The grandfather of Western Comparative Religion, the late Huston Smith, used to say that the essence of his religious formation could be summed up as: "We are in good hands, in gratitude for this goodness it would be well if we bore one another's burdens." (For more on Smith go to: https://www.motherjones. com/politics/1997/11/world-religion-according-huston-smith/) In another conversation in the Buddhist periodical, Tricycle, Smith reminds us that every institution has a dark side. "Would you dispense with learning institutions because of the problems of the universities?" (https://tricycle.org/magazine
/spirituality-versus-religion/) Religion is organized spirituality. It gives shape, form, and content to our deepest values and most important truths. It abides long after our emotions have faded from memory.
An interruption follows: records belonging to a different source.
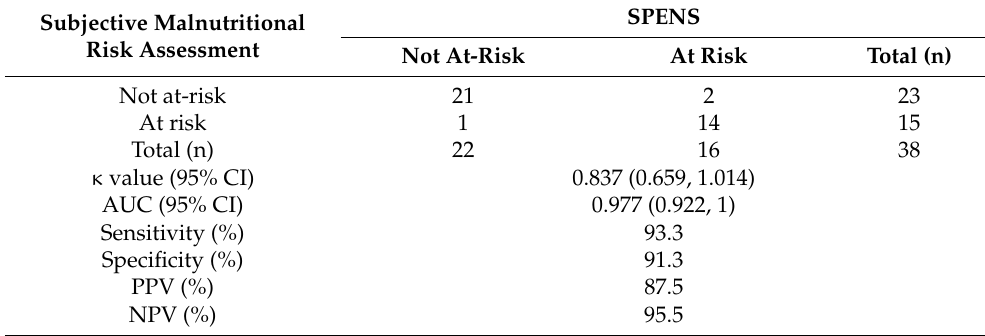
Table 2. Validation of SPENS with the subjective malnutritional risk assessment. Subjective Malnutritional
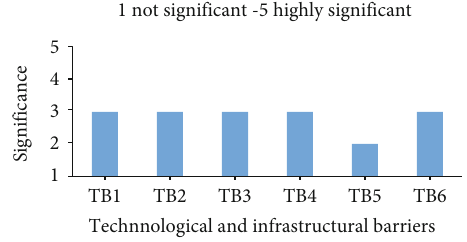
Figure 4: Signi fi cance of the technological and infrastructural barriers to the promotion of RE. TB1: grid connection constraints and lack of grid capacity; TB2: inadequate infrastructure to accommodate renewables; TB3: long processing time for the large number of permits; TB4: lack of regulatory framework for land securement; TB5: high risk of land speculation due to mining concessions; TB6: lack of coordination among relevant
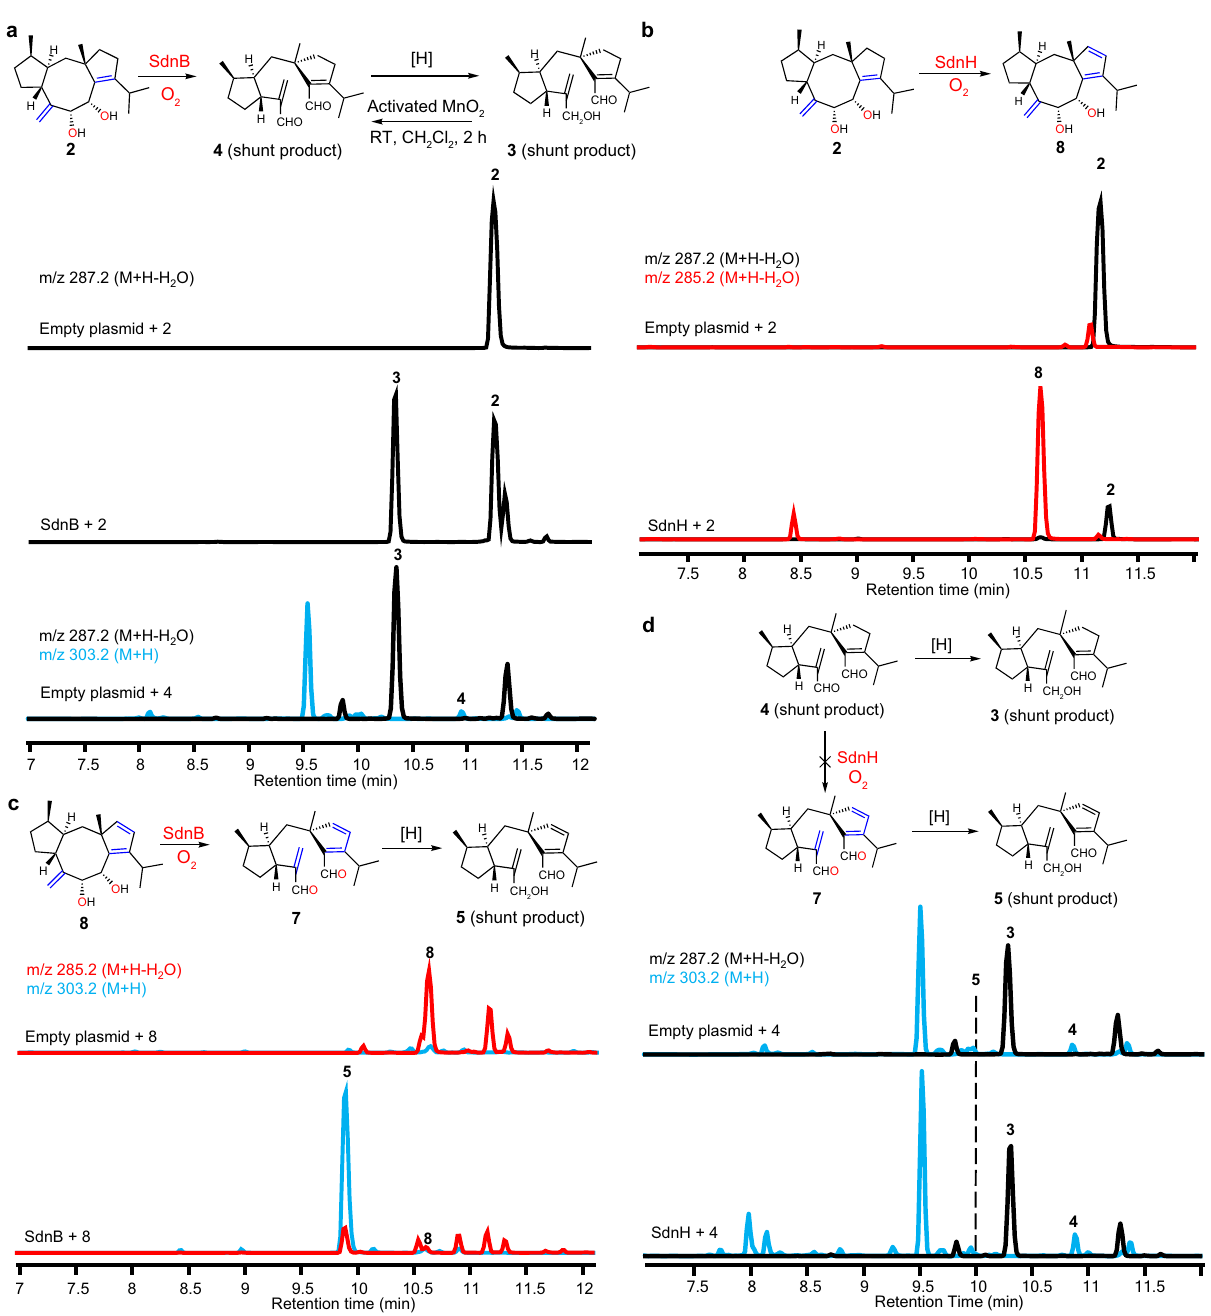
Fig. 3 Biotransformation probing the function of SdnB and SdnH. a Biotransformation of 2 by A.nidulans expressing SdnB. b Biotransformation of 2 by A.nidulans expressing SdnH. c Biotransformation of 8 by A.nidulans expressing SdnB. d Biotransformation of 4 by A.nidulans expressing SdnH. Compound 4 cannot be desaturated by SdnH to form 7 (and then to 5 ) but instead was reduced to 3 by endogenous reductases in A. nidulans . The chromatograms in all cases are extracted from mass spectra of the base peak for each compound.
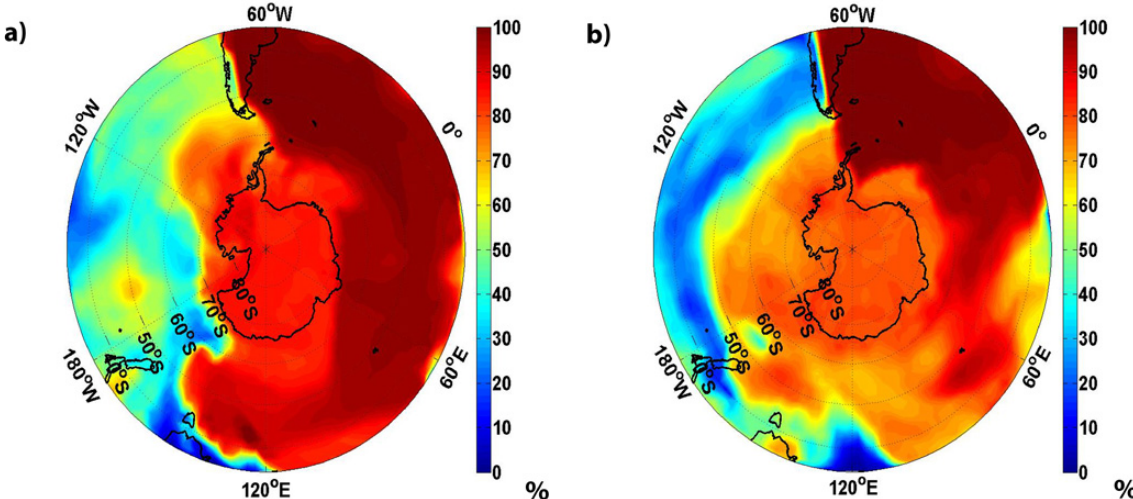
Fig. 7. The 8-day averaged GEOS-Chem-predicted percent contributions of Patagonian dust sources to total mineral dust deposition in the HNLC waters of the SO for the (a) J23 and (b) F11 dust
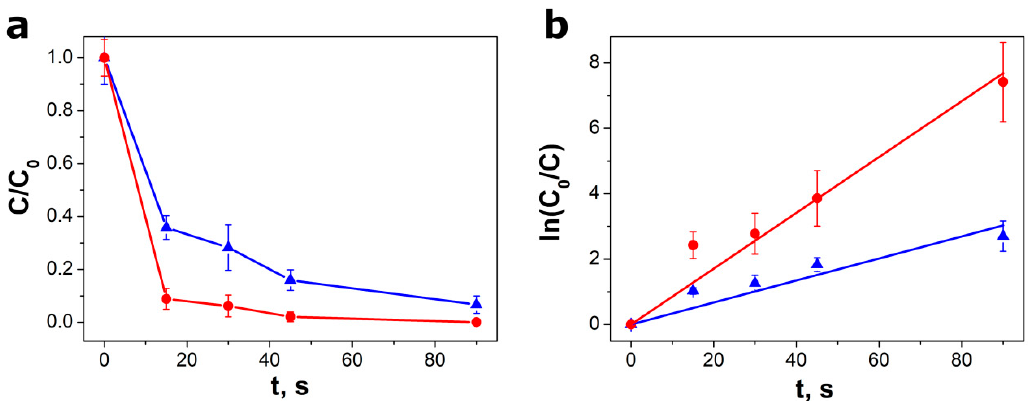
Figure 5. Plots of ( a ) methyl orange relative concentrations C / C 0 and ( b ) ln(C 0 / C) versus vibration time for two different ratios of SbSI piezocatalyst mass to the initial MO mass in aqueous solution ( ● —m p /m MO = 200, ▲ —m p /m MO = 100). Red and blue lines in graph ( b ) represent the best fitted dependence described by Equation (1). Piezocatalysis was performed using Sonic-6 (Polsonic) reactor with ultrasound frequency f = 40 kHz and power P = 480 W.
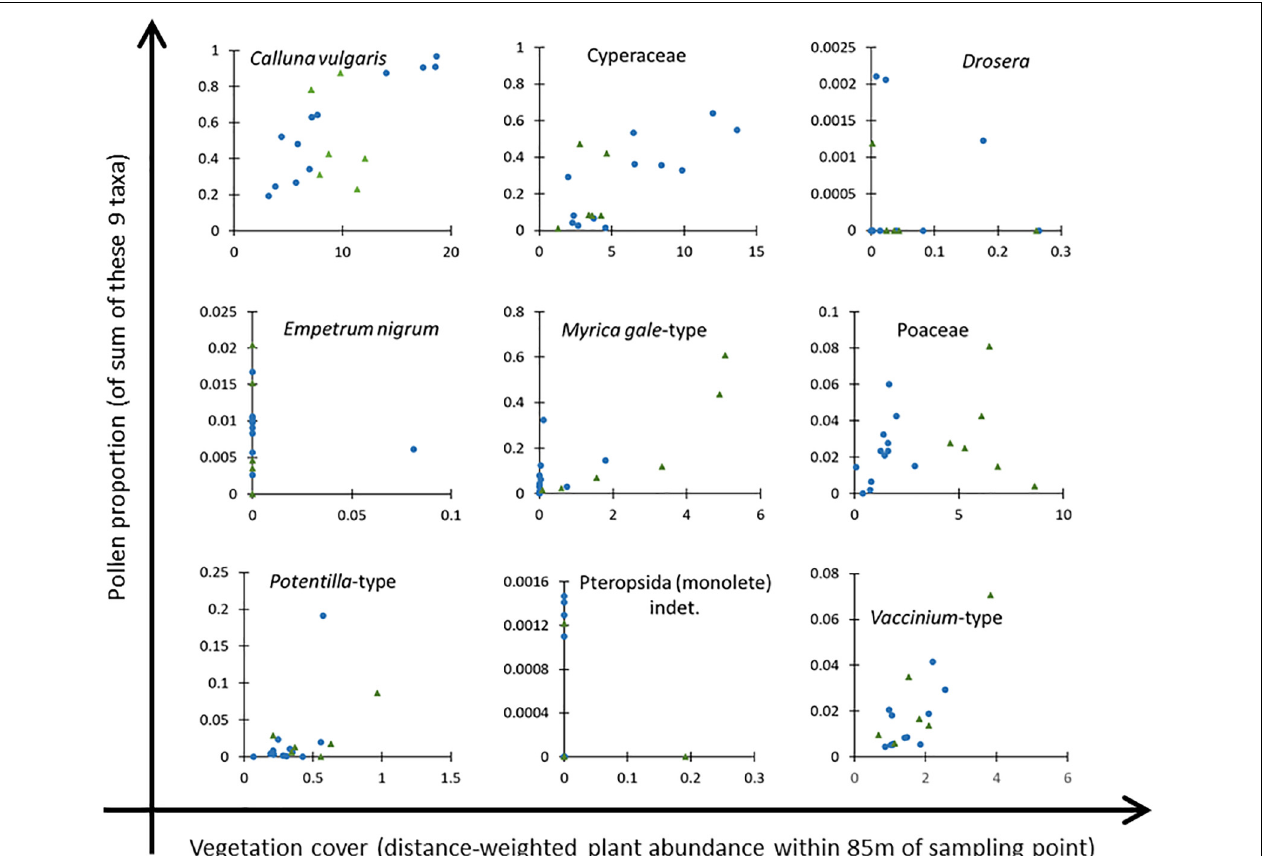
FIGURE 5 | Scatter plots of pollen proportion (on a base sum of these nine taxa) against distance-weighted plant abundance within 95 m radius of the sampling point for nine taxa considered for analysis. Drosera , Empetrum nigrum and Pteropsida (monolete) indet. were excluded from the final dataset. Blue circles denote samples in Cluster 1, green triangles samples in Cluster 2 (see Figure 3 and text for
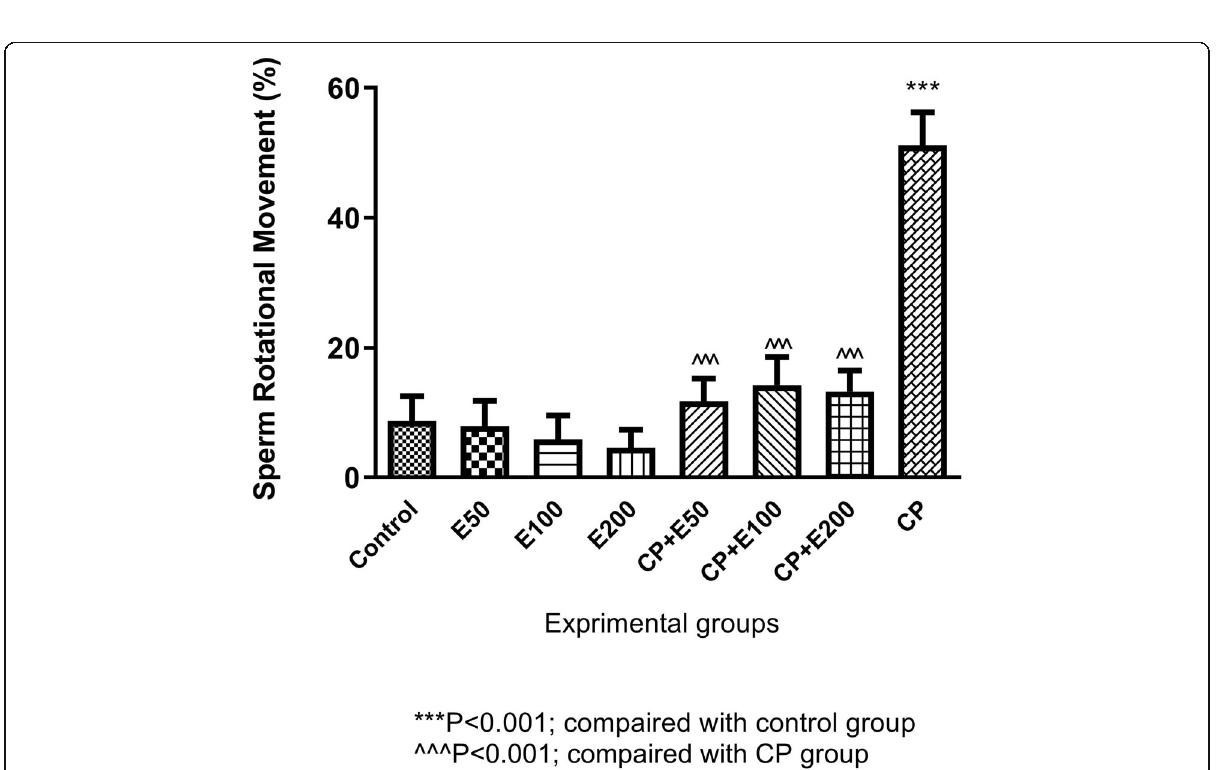
Fig. 4 The effect of Allium atroviolaceum L. extract (E) on sperm rotational movement in cyclophosphamide (CP)-treated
Smith adds:

Religion has preserved history’s greatest wisdom teachings. If the Buddha had not founded the sangha, the community of monks, the Four Noble Truths and the bodhisattva vow would have evaporated in a generation. If Jesus had not been followed by Saint Paul, who founded the Christian Church, the Sermon on the Mount would have been forgotten in a generation or two....Spirituality (alone) gives us a nice, warm feeling, but it doesn’t reach out to other people. When India had a horrendous earthquake three or four years ago, the San Francisco Chronicle listed ten organizations to which you could send contributions to help. Five of the ten were religious; “spirituality” wasn’t one of them. What’s not good for our culture is when spirituality elbows religion aside because it sees itself as superior and sees only the downside of organized religion. The upside is far greater. Robert Bellah, a retired professor from UC Berkeley and one of the most discerning sociologists I know, says that, without the support of churches, the civil-rights movement would never have succeeded. And without the opposition of mainline churches in the eighties, we would have had troops in Guatemala and El Salvador backing up the CIA and installing or defending corrupt dictators. (Water from A Deeper Well, The Sun Magazine interview with Huston Smith @ https://www.thesunmagazine.org/issues/322/water-from-a-deeper-well)

On this Epiphany it is clear to me that while my particular religious tradition is dying a natural death - and must do so without artificially prolonging its demise - the way of Jesus will continue. The preacher who was inspired by St. Paul to craft the New Testament book of Hebrews said: "Jesus Christ, the same yesterday, today, and forever." (Hebrews 13:8) Not that Jesus was static - or rigid - or ethically calcified. But, rather, that his small way of loving and sharing the core of God's grace remains throughout time - and beyond time. I still find great value in the liturgical organization of my wider Christian family. So today I rejoice that the liturgy helps me grasp what might otherwise remain obscure. Epiphany celebrates the mystery of how the Christ Child continues to be born in the most unlikely places. It asks me to be grateful that the blessings of God continue to be shared beyond tribe, race, creed, and culture. And it invites me to keep that sharing alive.